Absolute nonsense.:furious::laughing: We are talking apples to oranges I fear. I rescued a red oak floor from an old farm house kitchen that was over 100 years old. I planed and sanded it in my shop, stained it and put poly on. I put it back as kitchen flooring in a restoration and coated it with poly again. It will last 100 years with pets and people walking all over it. 

I have never had a client come back at me yet for specifying a bamboo floor.

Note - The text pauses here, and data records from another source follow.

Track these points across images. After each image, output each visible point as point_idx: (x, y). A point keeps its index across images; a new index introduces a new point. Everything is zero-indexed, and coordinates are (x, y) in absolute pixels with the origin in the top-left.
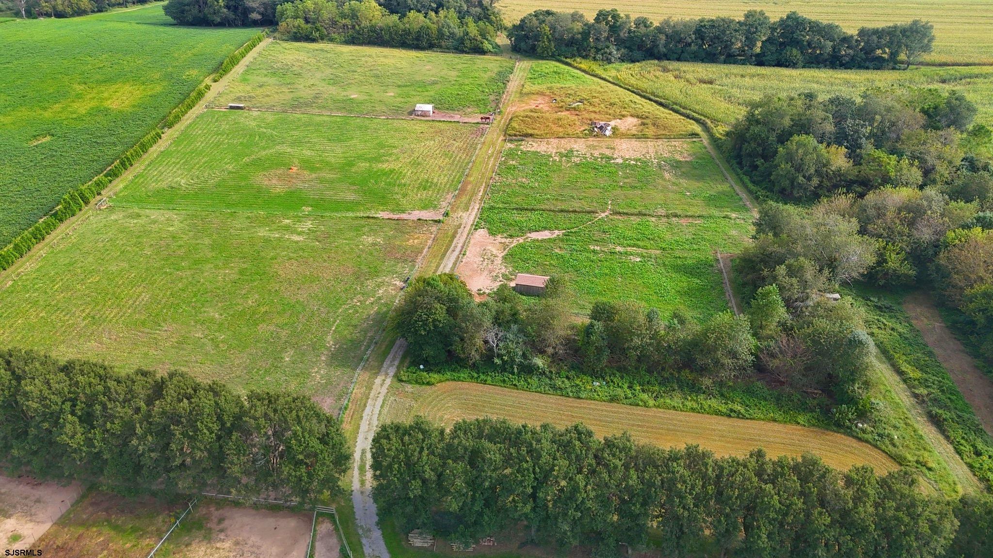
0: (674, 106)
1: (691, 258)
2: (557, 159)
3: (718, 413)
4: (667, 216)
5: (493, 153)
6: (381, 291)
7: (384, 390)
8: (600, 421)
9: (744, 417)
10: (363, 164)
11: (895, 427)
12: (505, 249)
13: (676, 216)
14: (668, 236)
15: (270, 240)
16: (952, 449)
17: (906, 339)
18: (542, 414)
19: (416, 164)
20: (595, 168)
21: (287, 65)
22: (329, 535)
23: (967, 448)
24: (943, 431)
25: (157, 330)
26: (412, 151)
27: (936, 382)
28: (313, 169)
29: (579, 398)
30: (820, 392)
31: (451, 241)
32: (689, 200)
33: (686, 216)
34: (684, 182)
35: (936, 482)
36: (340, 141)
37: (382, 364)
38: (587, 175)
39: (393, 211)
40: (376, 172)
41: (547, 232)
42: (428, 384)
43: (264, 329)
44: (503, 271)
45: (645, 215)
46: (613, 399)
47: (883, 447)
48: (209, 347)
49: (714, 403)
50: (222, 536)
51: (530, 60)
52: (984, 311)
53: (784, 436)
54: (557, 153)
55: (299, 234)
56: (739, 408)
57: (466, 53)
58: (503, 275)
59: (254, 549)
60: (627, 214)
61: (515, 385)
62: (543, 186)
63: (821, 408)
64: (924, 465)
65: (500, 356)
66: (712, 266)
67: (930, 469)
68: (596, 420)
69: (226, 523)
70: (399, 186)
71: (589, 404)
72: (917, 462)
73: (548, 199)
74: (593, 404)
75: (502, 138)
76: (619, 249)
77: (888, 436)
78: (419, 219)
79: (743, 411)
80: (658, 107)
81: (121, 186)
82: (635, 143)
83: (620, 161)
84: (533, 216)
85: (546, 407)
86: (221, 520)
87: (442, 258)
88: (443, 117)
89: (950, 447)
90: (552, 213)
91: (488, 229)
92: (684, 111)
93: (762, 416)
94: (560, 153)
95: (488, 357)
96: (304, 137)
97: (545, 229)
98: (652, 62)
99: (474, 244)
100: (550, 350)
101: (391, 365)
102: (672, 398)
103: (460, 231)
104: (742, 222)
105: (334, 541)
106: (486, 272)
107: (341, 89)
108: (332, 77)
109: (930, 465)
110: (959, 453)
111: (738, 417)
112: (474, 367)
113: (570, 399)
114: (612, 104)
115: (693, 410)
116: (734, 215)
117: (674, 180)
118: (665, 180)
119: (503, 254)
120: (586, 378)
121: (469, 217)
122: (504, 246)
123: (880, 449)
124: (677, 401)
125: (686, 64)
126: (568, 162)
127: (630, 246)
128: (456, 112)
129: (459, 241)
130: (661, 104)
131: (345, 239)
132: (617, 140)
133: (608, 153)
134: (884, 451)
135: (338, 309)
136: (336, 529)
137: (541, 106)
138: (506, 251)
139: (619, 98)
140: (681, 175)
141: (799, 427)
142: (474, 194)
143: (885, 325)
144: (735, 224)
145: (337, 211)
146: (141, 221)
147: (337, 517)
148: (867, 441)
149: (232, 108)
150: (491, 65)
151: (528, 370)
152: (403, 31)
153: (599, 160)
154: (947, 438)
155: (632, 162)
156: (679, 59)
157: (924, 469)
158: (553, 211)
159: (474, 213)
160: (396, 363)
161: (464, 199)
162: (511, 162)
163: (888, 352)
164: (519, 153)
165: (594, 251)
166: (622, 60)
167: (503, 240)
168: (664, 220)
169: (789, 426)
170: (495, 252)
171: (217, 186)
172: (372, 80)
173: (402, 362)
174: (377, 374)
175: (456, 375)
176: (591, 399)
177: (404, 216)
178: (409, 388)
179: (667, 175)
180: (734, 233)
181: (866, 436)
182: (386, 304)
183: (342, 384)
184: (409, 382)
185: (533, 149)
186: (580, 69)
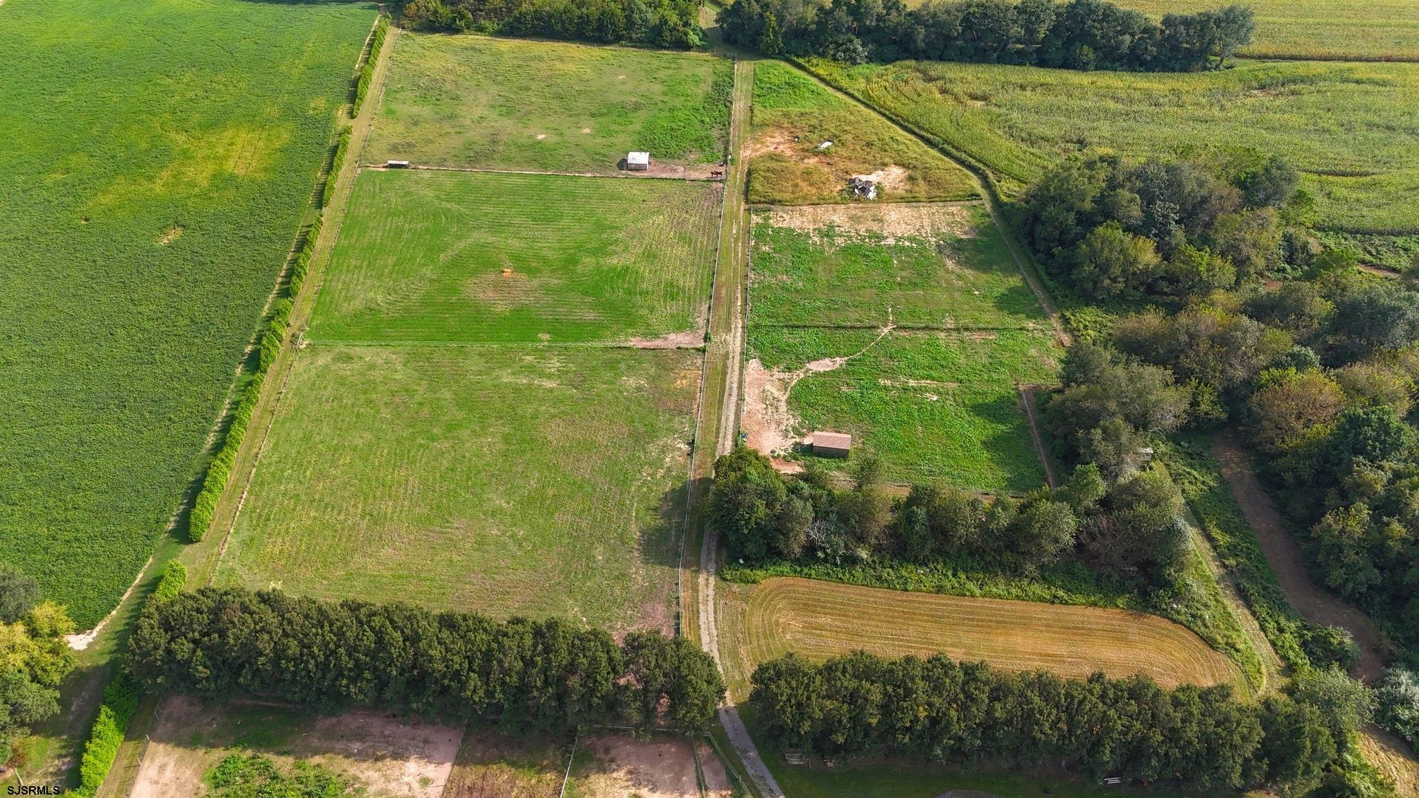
0: (945, 146)
1: (992, 392)
2: (816, 239)
3: (1041, 599)
4: (958, 330)
5: (738, 232)
6: (668, 460)
7: (711, 592)
8: (932, 616)
9: (1067, 603)
10: (588, 259)
11: (1206, 606)
12: (786, 389)
13: (967, 329)
14: (962, 360)
15: (520, 389)
16: (1258, 626)
17: (1216, 494)
18: (874, 611)
19: (650, 256)
20: (864, 256)
21: (436, 80)
22: (710, 759)
23: (1271, 625)
24: (1249, 606)
25: (447, 527)
26: (642, 235)
27: (1244, 549)
28: (532, 272)
29: (906, 590)
30: (1136, 569)
31: (724, 380)
32: (979, 303)
33: (979, 329)
34: (969, 273)
35: (1243, 663)
36: (548, 220)
37: (699, 559)
38: (858, 267)
39: (645, 335)
40: (608, 272)
41: (827, 361)
42: (754, 582)
43: (562, 520)
44: (792, 421)
45: (934, 329)
46: (940, 590)
47: (1196, 629)
48: (513, 548)
49: (1037, 589)
50: (614, 766)
51: (751, 59)
52: (1294, 470)
53: (1104, 621)
54: (815, 229)
55: (550, 377)
56: (1062, 594)
57: (666, 48)
58: (794, 429)
59: (649, 777)
60: (913, 329)
61: (841, 579)
62: (809, 286)
63: (1139, 589)
64: (1233, 646)
65: (823, 549)
66: (1014, 404)
67: (1237, 650)
68: (927, 615)
69: (613, 752)
70: (640, 294)
71: (917, 597)
72: (1227, 644)
73: (819, 309)
74: (920, 597)
75: (743, 206)
76: (912, 383)
77: (1201, 617)
78: (679, 348)
79: (1065, 597)
80: (926, 147)
81: (308, 310)
82: (905, 211)
83: (891, 241)
84: (808, 336)
85: (876, 602)
86: (607, 751)
87: (720, 408)
88: (663, 171)
89: (1256, 622)
90: (827, 331)
91: (761, 359)
92: (958, 154)
93: (1084, 601)
94: (819, 230)
95: (811, 550)
96: (504, 216)
97: (825, 355)
98: (908, 63)
99: (750, 384)
100: (873, 541)
101: (708, 560)
102: (996, 585)
103: (729, 363)
104: (1041, 335)
105: (717, 764)
106: (773, 426)
107: (520, 125)
108: (502, 100)
109: (1238, 646)
110: (1263, 629)
111: (1061, 603)
112: (798, 561)
113: (898, 592)
114: (869, 144)
115: (1018, 597)
116: (1031, 325)
117: (958, 271)
118: (947, 271)
119: (786, 397)
120: (911, 567)
121: (734, 341)
122: (784, 384)
123: (1193, 630)
124: (1001, 589)
125: (952, 65)
126: (832, 245)
127: (923, 378)
128: (677, 161)
129: (733, 378)
130: (928, 142)
131: (605, 383)
132: (884, 206)
133: (875, 227)
134: (1196, 633)
135: (630, 487)
136: (715, 751)
137: (781, 147)
138: (788, 393)
139: (877, 134)
140: (966, 263)
141: (1118, 611)
142: (731, 304)
143: (1196, 479)
144: (1034, 338)
145: (580, 339)
146: (357, 365)
147: (713, 739)
148: (1181, 623)
149: (392, 166)
150: (702, 69)
151: (851, 560)
152: (580, 18)
153: (867, 240)
154: (1254, 614)
155: (907, 244)
156: (941, 59)
157: (1233, 651)
158: (828, 327)
159: (739, 334)
160: (713, 556)
161: (722, 312)
162: (763, 248)
163: (1199, 513)
164: (770, 233)
165: (885, 388)
166: (870, 59)
167: (782, 376)
168: (955, 334)
169: (1109, 610)
170: (776, 394)
171: (424, 304)
172: (555, 104)
173: (718, 555)
174: (697, 571)
175: (779, 569)
176: (918, 591)
177: (658, 343)
178: (736, 588)
179: (950, 264)
180: (1032, 352)
181: (1180, 618)
182: (678, 478)
183: (666, 586)
184: (733, 580)
185: (785, 225)
186: (817, 76)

Please understand though. Not $.20 a square foot box store crap.


----------



## Kader516 (Nov 5, 2011)

This is why I like these forums... All good arguements..... Let's just say that there is nothing like real wood. Kitchens, family rooms, basements or anywhere else for that matter. With the understanding that just like any other product in any room it needs to be taken care of. Engineered is easy, put it in and you are done, but it will never be real hardwoods. No matter what you use real wood, tile, engineered etc, if you leave a puddle of water on the floor for an extended period of time, chances are there may be an issue that arises. We are in an all hardwood area of the country. Bamboo, Brazilian cherry and of course oak. We have never ripped it out in a kitchen to replace with engineered. We have changed it our for marble, but only for the look. Rock and roll with the floor you like, make it beautiful and take care of it. Try to keep the moisture to a minimum and keep the dog's nails trimmed. Try to avoid high heels also, they are a killer. Just thought I'd chime in.


----------